Stabilize the unstable pendulum with a linear-quadratic regulator. This type of feedback regulator, which is often used to control robotics, is here used to keep an inverted pendulum upright.
Inverted Pendulum Model
The inverted pendulum model consists of a pendulum and a cart, with the axis of rotation of the pendulum being located at the center of the cart. The pendulum is initialized with its center of mass above the rotation axis. When located directly above the cart, the pendulum will be in steady state and will stay there until disturbed.
Animation of the inverted pendulum.
While a pendulum that hangs straight down will be in a stable position, an inverted pendulum is unstable. That means that any small disturbance will cause the pendulum to tip over and never return to its original position.
A control system can be used to stabilize the unstable pendulum. Here, a linear-quadratic regulator is used. First, the regulator measures the states of the system, namely the cart position and velocity, the pendulum angle and the angular velocity.
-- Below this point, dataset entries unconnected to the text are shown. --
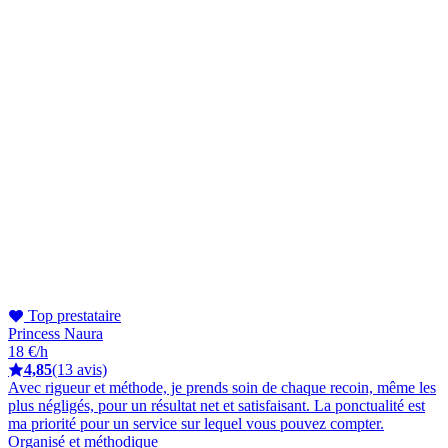
Top prestataire
Princess Naura
18 €/h
4,85
(13 avis)
Avec rigueur et méthode, je prends soin de chaque recoin, même les
plus négligés, pour un résultat net et satisfaisant. La ponctualité est
ma priorité pour un service sur lequel vous pouvez compter.
Organisé et méthodique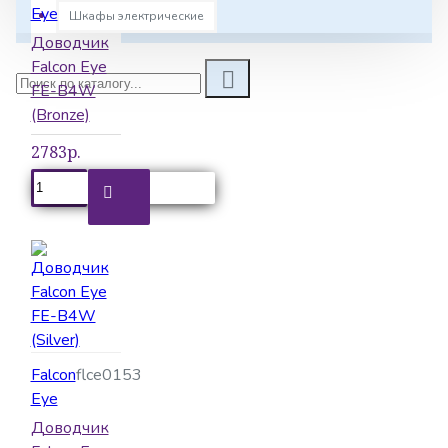
Eye
Шкафы электрические
Доводчик
Комплекты видеодомофонов
Falcon Eye
Контроль
FE-B4W
доступа
(Bronze)
Сетевое оборудование
2783р.
Средства
связи
Falcon
flce0153
Eye
Доводчик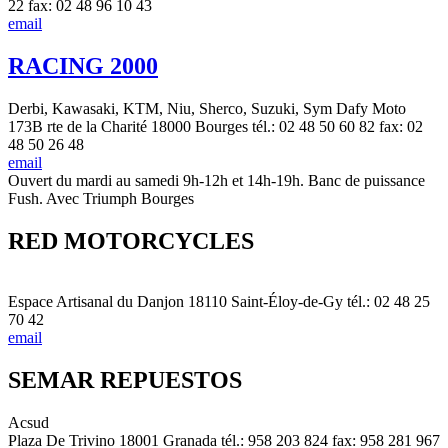
22 fax: 02 48 96 10 43
email
RACING 2000
Derbi, Kawasaki, KTM, Niu, Sherco, Suzuki, Sym Dafy Moto
173B rte de la Charité 18000 Bourges tél.: 02 48 50 60 82 fax: 02
48 50 26 48
email
Ouvert du mardi au samedi 9h-12h et 14h-19h. Banc de puissance
Fush. Avec Triumph Bourges
RED MOTORCYCLES
Espace Artisanal du Danjon 18110 Saint-Éloy-de-Gy tél.: 02 48 25
70 42
email
SEMAR REPUESTOS
Acsud
Plaza De Trivino 18001 Granada tél.: 958 203 824 fax: 958 281 967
The regulator then calculates a force that should be applied on the cart in order for all the states to become zero. In other words, the regulator aims to have the pendulum pointing straight up (defined here as 0 degrees) and the cart return to the origin.
Diagram of the inverted pendulum model with the control system highlighted.
With the free ModelPlug
library, an Arduino board can be connected to the model to allow setting the disturbance forces in real time by controlling the input to the two analog pins specified in the model. This can be done with thumbwheel potentiometers, for example.
Diagram of the inverted pendulum model with the external connection highlighted.